The standard deviation is 3.37, so this time the Oilers are a little less extreme – only 2.3 SD away! yay! – but still well outside normal bounds.
Yeah, the data confirm what you knew anyway – it’s not just bizarre, it’s unusually bizarre.
NHL play by play data lets us isolate who the players are on the ice when these early goals go in. It’s kind of a big list, but I’ve tabulated here the goalies, plus the defenders and forwards with (somewhat arbitrarily) at least four early goals against.
Because the penalty kill is a different beast, I’ve stuck to five-on-five for this particular dataset.
|Goalie||Games with Early Goal|
|Defenseman||Games with Early Goal|
|Gryba, Benning, Sekera||4|
|Forward||Games with Early Goal|
|Strome, Lucic, Letestu, Nuge||5|
* Yes, I’m also disappointed that it wasn’t Maroon 5
Certainly, giving up the early uncontested goal has been a significant part of this season’s struggles. It’s easy to look at certain players, or the goalies, or the coaches, and decide that’s who is to blame. I caution you against this.

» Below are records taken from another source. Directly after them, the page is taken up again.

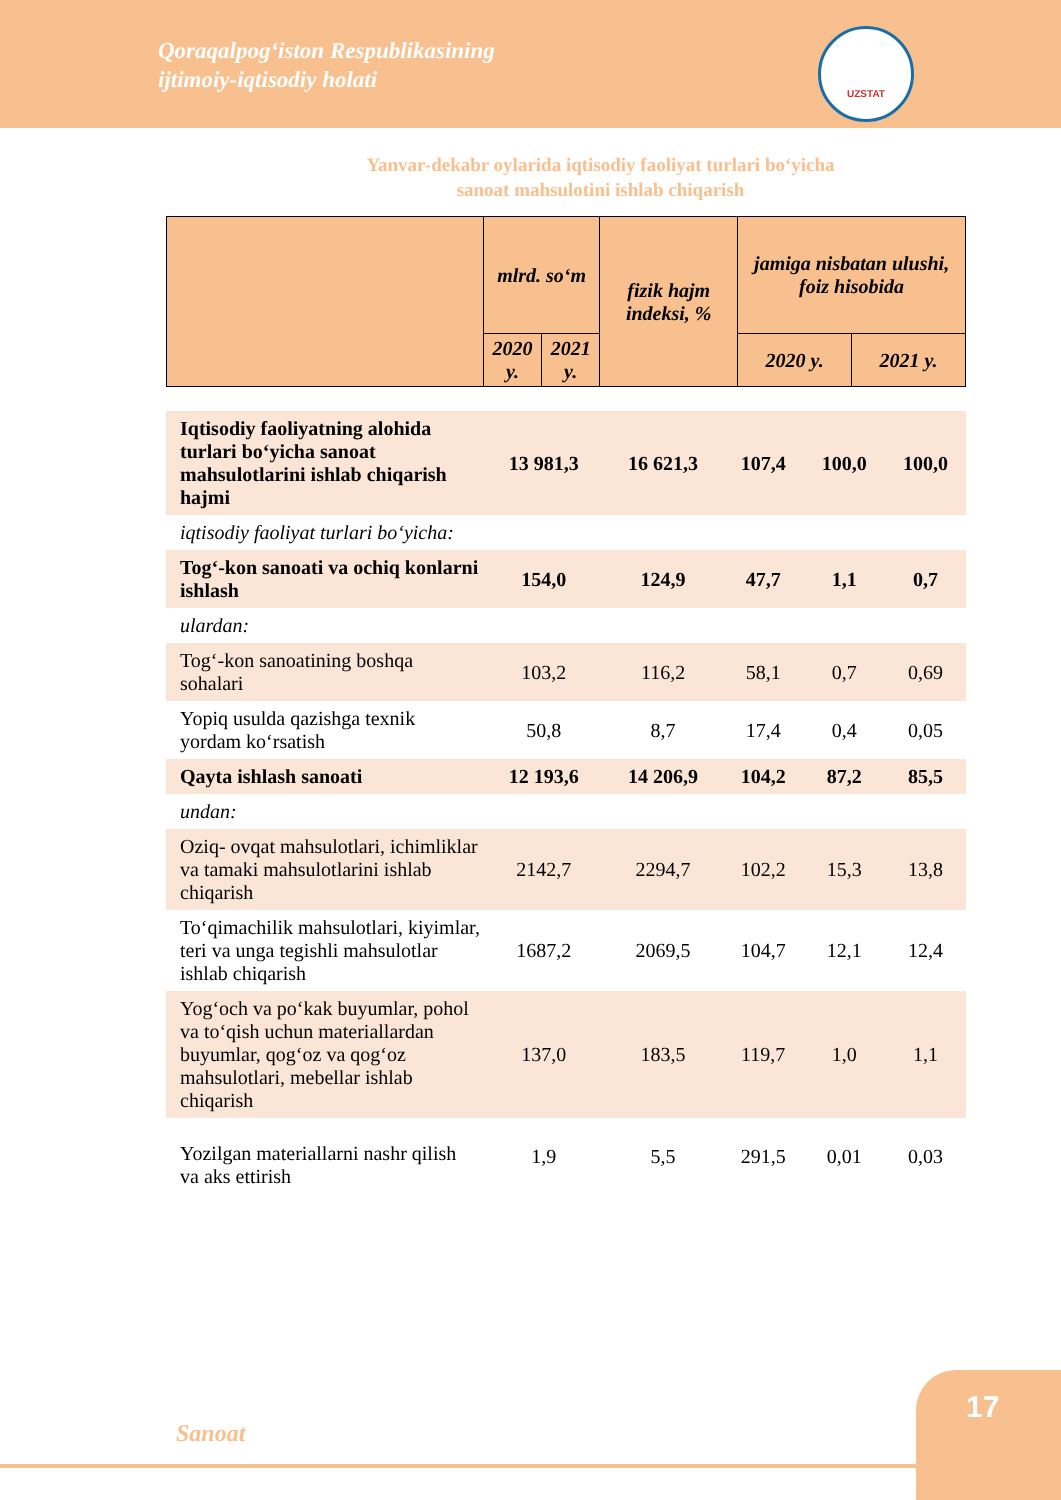Qoraqalpog‘iston Respublikasining
ijtimoiy-iqtisodiy holati
UZSTAT
Yanvar-dekabr oylarida iqtisodiy faoliyat turlari bo‘yicha
sanoat mahsulotini ishlab chiqarish
| | mlrd. so‘m | | fizik hajm indeksi, % | jamiga nisbatan ulushi, foiz hisobida | |
| --- | --- | --- | --- | --- | --- |
| | 2020 y. | 2021 y. | | 2020 y. | 2021 y. |
| Iqtisodiy faoliyatning alohida turlari bo‘yicha sanoat mahsulotlarini ishlab chiqarish hajmi | 13 981,3 | 16 621,3 | 107,4 | 100,0 | 100,0 |
| iqtisodiy faoliyat turlari bo‘yicha: | | | | | |
| Tog‘-kon sanoati va ochiq konlarni ishlash | 154,0 | 124,9 | 47,7 | 1,1 | 0,7 |
| ulardan: | | | | | |
| Tog‘-kon sanoatining boshqa sohalari | 103,2 | 116,2 | 58,1 | 0,7 | 0,69 |
| Yopiq usulda qazishga texnik yordam ko‘rsatish | 50,8 | 8,7 | 17,4 | 0,4 | 0,05 |
| Qayta ishlash sanoati | 12 193,6 | 14 206,9 | 104,2 | 87,2 | 85,5 |
| undan: | | | | | |
| Oziq- ovqat mahsulotlari, ichimliklar va tamaki mahsulotlarini ishlab chiqarish | 2142,7 | 2294,7 | 102,2 | 15,3 | 13,8 |
| To‘qimachilik mahsulotlari, kiyimlar, teri va unga tegishli mahsulotlar ishlab chiqarish | 1687,2 | 2069,5 | 104,7 | 12,1 | 12,4 |
| Yog‘och va po‘kak buyumlar, pohol va to‘qish uchun materiallardan buyumlar, qog‘oz va qog‘oz mahsulotlari, mebellar ishlab chiqarish | 137,0 | 183,5 | 119,7 | 1,0 | 1,1 |
| Yozilgan materiallarni nashr qilish va aks ettirish | 1,9 | 5,5 | 291,5 | 0,01 | 0,03 |
Sanoat
17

First of all, I disagree with the idea that this is on the coaches. Whether we’re dealing with raw rookies or experienced vets, the Oilers players are all good enough to make the pros, and they’ve been playing the game for a loooong time.
They shouldn’t (ever) need a coach to tell them they need to be prepared to play hard from the first whistle.
For sure, goaltending has been subpar this season, and it’s as big a factor in this season’s underperformance* as brilliant goaltending was in last year’s overperformance. It is interesting to note, though, that every one of the Oilers three goalies this season have been victimized by an even strength first-shot goal at least once.
* Yes, I will go to my grave swearing to you this season is an underperformance, just like I was adamant throughout last season that it was an overperformance relative to the ‘true talent’ of the roster.
As for the actual players on the ice … well, certainly there are patterns there. The thing that I notice most as far as the forwards go is the sheer number of goals given up by the third and fourth liners.
Slepyshev at the top of the list may be one reason why he’s played as little as he has, despite generally being one of the more dangerous wingers many games.
As for the defenders, I won’t call out anyone specific, but the pattern points a little to players who’ve been defensively struggling much of the season – and they’d probably be the first to tell you that.
The one thing we know for sure is that we are waaaay out in La La Land as far as giving up first-shot goals and early goals this season.
If the players or the coaches or the goalies knew what the issue was, I’m sure they’d do something about it.
If I knew what it was, I’d fly up to Edmonton right now and bang on the doors of OEG screaming that I know how to fix the problem. (I would then subsequently direct my lawyer to contact OEG after she bailed me out).
As it is, the only suggestion I can make is maybe the Oilers should force feed every player — especially the bottom-six — two cups of coffee ten minutes before the game.
It can’t hurt, right? Because we’re already in next-season country.